Count the lines in the records below that contain the word "donc", and give that figure alone.
DATASET EXTRACT Block Start
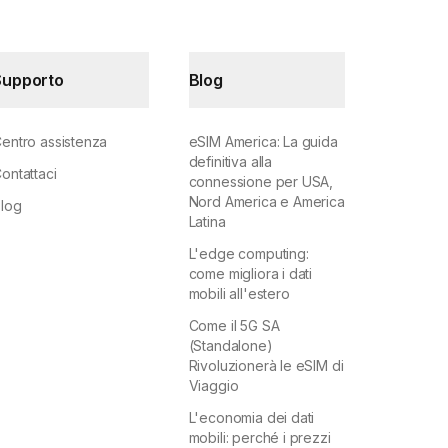
Supporto
Blog
entro assistenza
eSIM America: La guida
definitiva alla
ontattaci
connessione per USA,
Nord America e America
log
Latina
L'edge computing:
come migliora i dati
mobili all'estero
Come il 5G SA
(Standalone)
Rivoluzionerà le eSIM di
Viaggio
L'economia dei dati
mobili: perché i prezzi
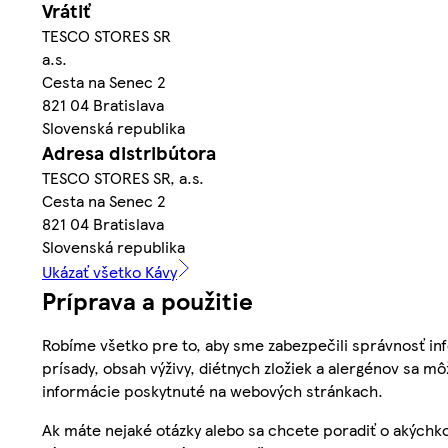
Vrátiť
TESCO STORES SR
a.s.
Cesta na Senec 2
821 04 Bratislava
Slovenská republika
Adresa distribútora
TESCO STORES SR, a.s.
Cesta na Senec 2
821 04 Bratislava
Slovenská republika
Ukázať všetko Kávy
Príprava a použitie
Robíme všetko pre to, aby sme zabezpečili správnosť inf
prísady, obsah výživy, diétnych zložiek a alergénov sa mô
informácie poskytnuté na webových stránkach.
Ak máte nejaké otázky alebo sa chcete poradiť o akýchko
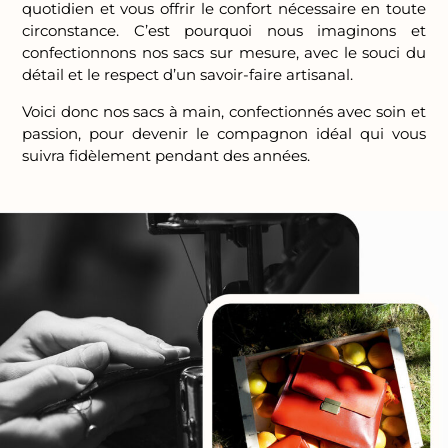
quotidien et vous offrir le confort nécessaire en toute
circonstance. C’est pourquoi nous imaginons et
confectionnons nos sacs sur mesure, avec le souci du
détail et le respect d’un savoir-faire artisanal.
Voici donc nos sacs à main, confectionnés avec soin et
passion, pour devenir le compagnon idéal qui vous
suivra fidèlement pendant des années.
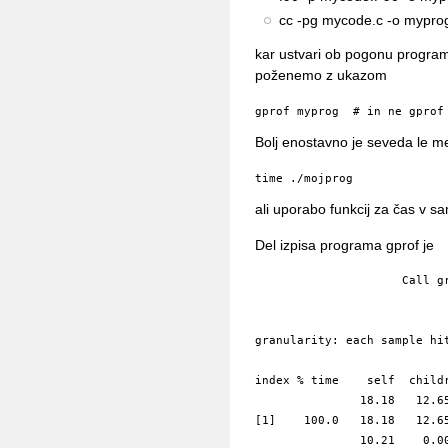
cc -pg mycode.c -o myprog
kar ustvari ob pogonu programa
poženemo z ukazom
gprof myprog  # in ne gprof
Bolj enostavno je seveda le 
ali uporabo funkcij za čas v 
Del izpisa programa gprof je
                     Call gr
granularity: each sample hi
index % time    self  childr
               18.18   12.65
[1]    100.0   18.18   12.65
               10.21    0.00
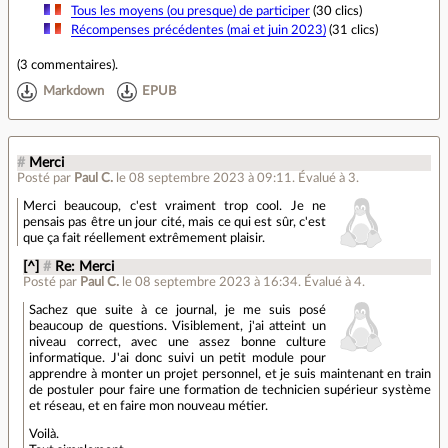
Tous les moyens (ou presque) de participer
(30 clics)
Récompenses précédentes (mai et juin 2023)
(31 clics)
(
3 commentaires
).
Markdown
EPUB
#
Merci
Posté par
Paul C.
le 08 septembre 2023 à 09:11
.
Évalué à
3
.
Merci beaucoup, c'est vraiment trop cool. Je ne
pensais pas être un jour cité, mais ce qui est sûr, c'est
que ça fait réellement extrêmement plaisir.
[^]
#
Re: Merci
Posté par
Paul C.
le 08 septembre 2023 à 16:34
.
Évalué à
4
.
Sachez que suite à ce journal, je me suis posé
beaucoup de questions. Visiblement, j'ai atteint un
niveau correct, avec une assez bonne culture
informatique. J'ai donc suivi un petit module pour
apprendre à monter un projet personnel, et je suis maintenant en train
de postuler pour faire une formation de technicien supérieur système
et réseau, et en faire mon nouveau métier.
Voilà.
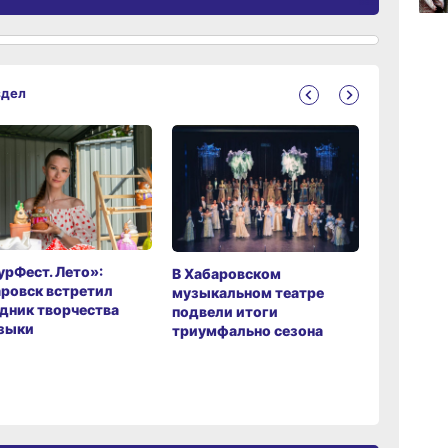
15:08
вчер
здел
14:22
вчер
рФест. Лето»:
Хабаров
В Хабаровском
ровск встретил
музыкаль
музыкальном театре
дник творчества
завершил
подвели итоги
зыки
мировой 
триумфально сезона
DATASET EXTRACT Block End
*REPLY*:
2